(Data excerpts)
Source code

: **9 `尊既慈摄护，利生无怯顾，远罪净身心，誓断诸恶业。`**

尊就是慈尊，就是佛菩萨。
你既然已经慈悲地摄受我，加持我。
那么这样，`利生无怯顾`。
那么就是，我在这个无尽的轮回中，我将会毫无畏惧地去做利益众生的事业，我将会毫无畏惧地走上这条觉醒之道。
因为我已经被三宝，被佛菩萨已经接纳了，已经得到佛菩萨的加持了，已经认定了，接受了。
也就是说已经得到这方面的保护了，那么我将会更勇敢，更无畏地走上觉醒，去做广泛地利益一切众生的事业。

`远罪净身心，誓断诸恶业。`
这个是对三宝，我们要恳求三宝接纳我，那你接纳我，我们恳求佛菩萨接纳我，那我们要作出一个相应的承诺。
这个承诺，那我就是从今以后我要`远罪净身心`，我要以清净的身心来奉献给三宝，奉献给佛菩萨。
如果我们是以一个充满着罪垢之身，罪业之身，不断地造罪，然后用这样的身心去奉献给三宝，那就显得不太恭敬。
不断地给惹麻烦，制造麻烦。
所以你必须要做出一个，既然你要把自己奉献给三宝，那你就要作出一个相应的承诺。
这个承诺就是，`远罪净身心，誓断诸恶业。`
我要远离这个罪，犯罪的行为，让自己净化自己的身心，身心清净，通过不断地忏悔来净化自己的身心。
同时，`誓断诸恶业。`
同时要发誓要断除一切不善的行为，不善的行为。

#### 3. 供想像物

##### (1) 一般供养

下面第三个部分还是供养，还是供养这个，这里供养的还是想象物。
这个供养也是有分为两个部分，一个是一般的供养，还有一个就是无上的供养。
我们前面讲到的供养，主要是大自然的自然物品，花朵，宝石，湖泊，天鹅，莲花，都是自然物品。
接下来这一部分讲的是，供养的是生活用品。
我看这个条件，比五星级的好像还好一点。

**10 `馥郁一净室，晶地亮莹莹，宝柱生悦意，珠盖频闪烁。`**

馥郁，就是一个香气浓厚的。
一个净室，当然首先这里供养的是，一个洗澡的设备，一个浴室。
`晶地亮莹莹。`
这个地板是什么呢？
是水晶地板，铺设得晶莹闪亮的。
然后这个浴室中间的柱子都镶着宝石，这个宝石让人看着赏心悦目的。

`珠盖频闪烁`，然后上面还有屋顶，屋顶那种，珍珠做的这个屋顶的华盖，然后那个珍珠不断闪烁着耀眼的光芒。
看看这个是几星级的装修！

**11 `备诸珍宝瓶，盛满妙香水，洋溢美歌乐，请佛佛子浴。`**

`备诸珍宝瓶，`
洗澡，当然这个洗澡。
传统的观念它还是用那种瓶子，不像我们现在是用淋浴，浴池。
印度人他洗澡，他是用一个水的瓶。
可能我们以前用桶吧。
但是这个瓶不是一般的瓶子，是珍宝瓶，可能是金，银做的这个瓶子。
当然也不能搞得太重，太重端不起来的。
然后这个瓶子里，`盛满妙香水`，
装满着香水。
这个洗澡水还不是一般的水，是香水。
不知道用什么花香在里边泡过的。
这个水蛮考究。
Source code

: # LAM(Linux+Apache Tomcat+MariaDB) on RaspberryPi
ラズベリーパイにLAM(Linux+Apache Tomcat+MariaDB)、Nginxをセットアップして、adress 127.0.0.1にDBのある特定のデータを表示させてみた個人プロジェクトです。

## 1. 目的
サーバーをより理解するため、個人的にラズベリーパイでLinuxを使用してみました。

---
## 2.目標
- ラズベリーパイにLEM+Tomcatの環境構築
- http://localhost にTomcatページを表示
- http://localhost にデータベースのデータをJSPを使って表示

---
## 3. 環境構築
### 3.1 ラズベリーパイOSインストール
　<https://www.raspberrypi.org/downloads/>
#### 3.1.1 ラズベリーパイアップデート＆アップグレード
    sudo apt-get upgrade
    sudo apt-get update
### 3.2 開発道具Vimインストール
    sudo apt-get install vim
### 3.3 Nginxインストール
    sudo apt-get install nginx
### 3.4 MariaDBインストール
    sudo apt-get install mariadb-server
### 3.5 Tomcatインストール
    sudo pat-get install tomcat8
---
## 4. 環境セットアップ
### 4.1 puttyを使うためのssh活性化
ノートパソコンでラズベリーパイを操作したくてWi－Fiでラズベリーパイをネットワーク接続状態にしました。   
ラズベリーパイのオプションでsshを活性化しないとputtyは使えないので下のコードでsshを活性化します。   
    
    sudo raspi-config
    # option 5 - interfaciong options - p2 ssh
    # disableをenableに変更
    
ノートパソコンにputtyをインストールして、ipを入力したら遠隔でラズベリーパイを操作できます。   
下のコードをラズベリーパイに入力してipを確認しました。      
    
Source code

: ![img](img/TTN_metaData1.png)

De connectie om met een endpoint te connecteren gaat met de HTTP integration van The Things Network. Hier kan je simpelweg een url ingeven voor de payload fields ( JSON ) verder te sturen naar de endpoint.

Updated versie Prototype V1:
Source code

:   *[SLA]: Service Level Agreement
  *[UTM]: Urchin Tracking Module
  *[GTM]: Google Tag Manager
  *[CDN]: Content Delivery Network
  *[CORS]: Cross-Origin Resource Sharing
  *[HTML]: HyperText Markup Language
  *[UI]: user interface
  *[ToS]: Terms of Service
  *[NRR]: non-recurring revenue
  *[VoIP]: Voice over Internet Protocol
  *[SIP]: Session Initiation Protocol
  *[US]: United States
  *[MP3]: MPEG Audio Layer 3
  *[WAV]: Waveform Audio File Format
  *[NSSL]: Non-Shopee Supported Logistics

#### [What is being asked]
Output every line of the data again, exactly.

#### [Answer box]
Source code

: **9 `尊既慈摄护，利生无怯顾，远罪净身心，誓断诸恶业。`**

尊就是慈尊，就是佛菩萨。
你既然已经慈悲地摄受我，加持我。
那么这样，`利生无怯顾`。
那么就是，我在这个无尽的轮回中，我将会毫无畏惧地去做利益众生的事业，我将会毫无畏惧地走上这条觉醒之道。
因为我已经被三宝，被佛菩萨已经接纳了，已经得到佛菩萨的加持了，已经认定了，接受了。
也就是说已经得到这方面的保护了，那么我将会更勇敢，更无畏地走上觉醒，去做广泛地利益一切众生的事业。

`远罪净身心，誓断诸恶业。`
这个是对三宝，我们要恳求三宝接纳我，那你接纳我，我们恳求佛菩萨接纳我，那我们要作出一个相应的承诺。
这个承诺，那我就是从今以后我要`远罪净身心`，我要以清净的身心来奉献给三宝，奉献给佛菩萨。
如果我们是以一个充满着罪垢之身，罪业之身，不断地造罪，然后用这样的身心去奉献给三宝，那就显得不太恭敬。
不断地给惹麻烦，制造麻烦。
所以你必须要做出一个，既然你要把自己奉献给三宝，那你就要作出一个相应的承诺。
这个承诺就是，`远罪净身心，誓断诸恶业。`
我要远离这个罪，犯罪的行为，让自己净化自己的身心，身心清净，通过不断地忏悔来净化自己的身心。
同时，`誓断诸恶业。`
同时要发誓要断除一切不善的行为，不善的行为。

#### 3. 供想像物

##### (1) 一般供养

下面第三个部分还是供养，还是供养这个，这里供养的还是想象物。
这个供养也是有分为两个部分，一个是一般的供养，还有一个就是无上的供养。
我们前面讲到的供养，主要是大自然的自然物品，花朵，宝石，湖泊，天鹅，莲花，都是自然物品。
接下来这一部分讲的是，供养的是生活用品。
我看这个条件，比五星级的好像还好一点。

**10 `馥郁一净室，晶地亮莹莹，宝柱生悦意，珠盖频闪烁。`**

馥郁，就是一个香气浓厚的。
一个净室，当然首先这里供养的是，一个洗澡的设备，一个浴室。
`晶地亮莹莹。`
这个地板是什么呢？
是水晶地板，铺设得晶莹闪亮的。
然后这个浴室中间的柱子都镶着宝石，这个宝石让人看着赏心悦目的。

`珠盖频闪烁`，然后上面还有屋顶，屋顶那种，珍珠做的这个屋顶的华盖，然后那个珍珠不断闪烁着耀眼的光芒。
看看这个是几星级的装修！

**11 `备诸珍宝瓶，盛满妙香水，洋溢美歌乐，请佛佛子浴。`**

`备诸珍宝瓶，`
洗澡，当然这个洗澡。
传统的观念它还是用那种瓶子，不像我们现在是用淋浴，浴池。
印度人他洗澡，他是用一个水的瓶。
可能我们以前用桶吧。
但是这个瓶不是一般的瓶子，是珍宝瓶，可能是金，银做的这个瓶子。
当然也不能搞得太重，太重端不起来的。
然后这个瓶子里，`盛满妙香水`，
装满着香水。
这个洗澡水还不是一般的水，是香水。
不知道用什么花香在里边泡过的。
这个水蛮考究。
Source code

: # LAM(Linux+Apache Tomcat+MariaDB) on RaspberryPi
ラズベリーパイにLAM(Linux+Apache Tomcat+MariaDB)、Nginxをセットアップして、adress 127.0.0.1にDBのある特定のデータを表示させてみた個人プロジェクトです。

## 1. 目的
サーバーをより理解するため、個人的にラズベリーパイでLinuxを使用してみました。

---
## 2.目標
- ラズベリーパイにLEM+Tomcatの環境構築
- http://localhost にTomcatページを表示
- http://localhost にデータベースのデータをJSPを使って表示

---
## 3. 環境構築
### 3.1 ラズベリーパイOSインストール
　<https://www.raspberrypi.org/downloads/>
#### 3.1.1 ラズベリーパイアップデート＆アップグレード
    sudo apt-get upgrade
    sudo apt-get update
### 3.2 開発道具Vimインストール
    sudo apt-get install vim
### 3.3 Nginxインストール
    sudo apt-get install nginx
### 3.4 MariaDBインストール
    sudo apt-get install mariadb-server
### 3.5 Tomcatインストール
    sudo pat-get install tomcat8
---
## 4. 環境セットアップ
### 4.1 puttyを使うためのssh活性化
ノートパソコンでラズベリーパイを操作したくてWi－Fiでラズベリーパイをネットワーク接続状態にしました。   
ラズベリーパイのオプションでsshを活性化しないとputtyは使えないので下のコードでsshを活性化します。   
    
    sudo raspi-config
    # option 5 - interfaciong options - p2 ssh
    # disableをenableに変更
    
ノートパソコンにputtyをインストールして、ipを入力したら遠隔でラズベリーパイを操作できます。   
下のコードをラズベリーパイに入力してipを確認しました。      
    
Source code

: ![img](img/TTN_metaData1.png)

De connectie om met een endpoint te connecteren gaat met de HTTP integration van The Things Network. Hier kan je simpelweg een url ingeven voor de payload fields ( JSON ) verder te sturen naar de endpoint.

Updated versie Prototype V1:
Source code

:   *[SLA]: Service Level Agreement
  *[UTM]: Urchin Tracking Module
  *[GTM]: Google Tag Manager
  *[CDN]: Content Delivery Network
  *[CORS]: Cross-Origin Resource Sharing
  *[HTML]: HyperText Markup Language
  *[UI]: user interface
  *[ToS]: Terms of Service
  *[NRR]: non-recurring revenue
  *[VoIP]: Voice over Internet Protocol
  *[SIP]: Session Initiation Protocol
  *[US]: United States
  *[MP3]: MPEG Audio Layer 3
  *[WAV]: Waveform Audio File Format
  *[NSSL]: Non-Shopee Supported Logistics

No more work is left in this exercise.